[Page images and extracted text]
◆ ◆ ◆
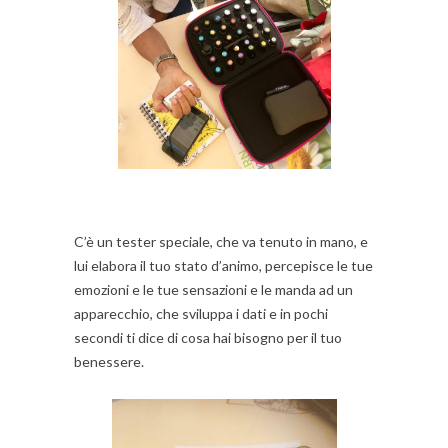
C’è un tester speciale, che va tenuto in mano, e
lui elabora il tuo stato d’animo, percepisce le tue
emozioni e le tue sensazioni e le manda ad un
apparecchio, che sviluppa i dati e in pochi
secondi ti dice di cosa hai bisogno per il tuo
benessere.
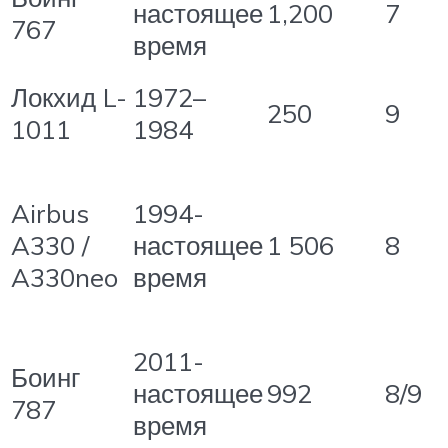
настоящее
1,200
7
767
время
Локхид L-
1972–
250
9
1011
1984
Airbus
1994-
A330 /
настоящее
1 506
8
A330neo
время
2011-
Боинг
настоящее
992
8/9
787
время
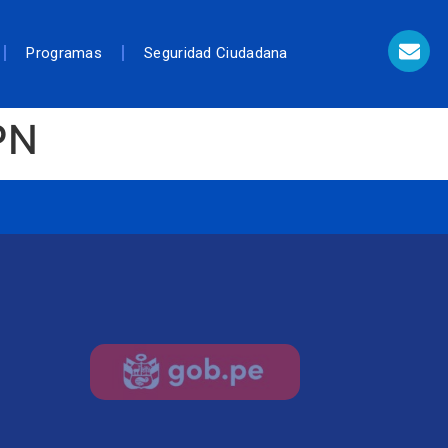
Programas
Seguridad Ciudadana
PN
◆ ◆ ◆
→ Your task:
Produce the entries again, word for word, without any of their pictures.

→ Written answer:
C’è un tester speciale, che va tenuto in mano, e
lui elabora il tuo stato d’animo, percepisce le tue
emozioni e le tue sensazioni e le manda ad un
apparecchio, che sviluppa i dati e in pochi
secondi ti dice di cosa hai bisogno per il tuo
benessere.
настоящее
1,200
7
767
время
Локхид L-
1972–
250
9
1011
1984
Airbus
1994-
A330 /
настоящее
1 506
8
A330neo
время
2011-
Боинг
настоящее
992
8/9
787
время
Programas
Seguridad Ciudadana
PN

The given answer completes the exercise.